:: The problem ::
Copy the records from the start through the line with "user’s action with", changing "influencer" to "creator" and leaving everything else as it is.

※ ※ ※

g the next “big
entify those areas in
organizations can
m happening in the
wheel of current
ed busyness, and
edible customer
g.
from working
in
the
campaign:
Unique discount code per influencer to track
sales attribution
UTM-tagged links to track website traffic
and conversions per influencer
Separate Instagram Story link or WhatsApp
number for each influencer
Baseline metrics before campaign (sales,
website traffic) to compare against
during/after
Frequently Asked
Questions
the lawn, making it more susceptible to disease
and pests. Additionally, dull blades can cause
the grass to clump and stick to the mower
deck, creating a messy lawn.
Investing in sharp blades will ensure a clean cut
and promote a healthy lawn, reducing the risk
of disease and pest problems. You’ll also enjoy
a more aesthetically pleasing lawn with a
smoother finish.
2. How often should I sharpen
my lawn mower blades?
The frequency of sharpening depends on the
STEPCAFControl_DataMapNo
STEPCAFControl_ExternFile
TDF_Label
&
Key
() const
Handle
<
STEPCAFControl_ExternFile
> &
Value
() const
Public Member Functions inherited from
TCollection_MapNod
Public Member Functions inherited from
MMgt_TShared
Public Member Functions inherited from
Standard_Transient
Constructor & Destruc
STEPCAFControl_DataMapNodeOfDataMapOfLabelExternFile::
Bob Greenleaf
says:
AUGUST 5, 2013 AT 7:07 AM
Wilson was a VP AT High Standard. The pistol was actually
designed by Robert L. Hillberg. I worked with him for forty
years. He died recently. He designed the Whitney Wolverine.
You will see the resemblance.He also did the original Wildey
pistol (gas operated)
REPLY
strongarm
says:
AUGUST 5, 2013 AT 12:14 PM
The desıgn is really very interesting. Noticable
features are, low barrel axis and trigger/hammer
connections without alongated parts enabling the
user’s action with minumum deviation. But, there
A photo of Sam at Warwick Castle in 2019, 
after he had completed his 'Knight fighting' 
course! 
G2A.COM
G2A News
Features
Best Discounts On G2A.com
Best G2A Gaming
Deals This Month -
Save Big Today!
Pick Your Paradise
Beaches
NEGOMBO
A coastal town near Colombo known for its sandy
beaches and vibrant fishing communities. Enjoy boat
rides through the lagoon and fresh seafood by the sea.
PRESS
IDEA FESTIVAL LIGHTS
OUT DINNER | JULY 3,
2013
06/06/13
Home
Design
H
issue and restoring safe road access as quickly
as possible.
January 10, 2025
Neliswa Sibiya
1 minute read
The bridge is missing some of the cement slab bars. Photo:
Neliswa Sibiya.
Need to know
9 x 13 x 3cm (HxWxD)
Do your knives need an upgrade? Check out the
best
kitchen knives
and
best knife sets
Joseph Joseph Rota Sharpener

※ ※ ※

:: Solution ::
g the next “big
entify those areas in
organizations can
m happening in the
wheel of current
ed busyness, and
edible customer
g.
from working
in
the
campaign:
Unique discount code per creator to track
sales attribution
UTM-tagged links to track website traffic
and conversions per creator
Separate Instagram Story link or WhatsApp
number for each creator
Baseline metrics before campaign (sales,
website traffic) to compare against
during/after
Frequently Asked
Questions
the lawn, making it more susceptible to disease
and pests. Additionally, dull blades can cause
the grass to clump and stick to the mower
deck, creating a messy lawn.
Investing in sharp blades will ensure a clean cut
and promote a healthy lawn, reducing the risk
of disease and pest problems. You’ll also enjoy
a more aesthetically pleasing lawn with a
smoother finish.
2. How often should I sharpen
my lawn mower blades?
The frequency of sharpening depends on the
STEPCAFControl_DataMapNo
STEPCAFControl_ExternFile
TDF_Label
&
Key
() const
Handle
<
STEPCAFControl_ExternFile
> &
Value
() const
Public Member Functions inherited from
TCollection_MapNod
Public Member Functions inherited from
MMgt_TShared
Public Member Functions inherited from
Standard_Transient
Constructor & Destruc
STEPCAFControl_DataMapNodeOfDataMapOfLabelExternFile::
Bob Greenleaf
says:
AUGUST 5, 2013 AT 7:07 AM
Wilson was a VP AT High Standard. The pistol was actually
designed by Robert L. Hillberg. I worked with him for forty
years. He died recently. He designed the Whitney Wolverine.
You will see the resemblance.He also did the original Wildey
pistol (gas operated)
REPLY
strongarm
says:
AUGUST 5, 2013 AT 12:14 PM
The desıgn is really very interesting. Noticable
features are, low barrel axis and trigger/hammer
connections without alongated parts enabling the
user’s action with minumum deviation. But, there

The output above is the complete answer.